▶ What you are asked to do
Which lines of the entries below include "only"? List them all.

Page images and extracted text
--------------------------------------------------

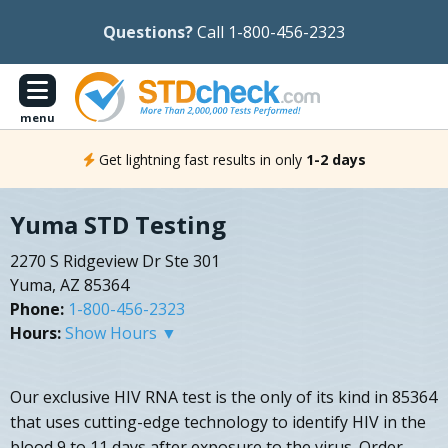
Questions?
Call 1-800-456-2323
menu
Get lightning fast results in only
1-2 days
Yuma STD Testing
2270 S Ridgeview Dr Ste 301
Yuma, AZ 85364
Phone:
1-800-456-2323
Hours:
Show Hours ▼
Our exclusive HIV RNA test is the only of its kind in 85364
that uses cutting-edge technology to identify HIV in the
blood 9 to 11 days after exposure to the virus. Order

--------------------------------------------------

▶ Answer box
Get lightning fast results in only
Our exclusive HIV RNA test is the only of its kind in 85364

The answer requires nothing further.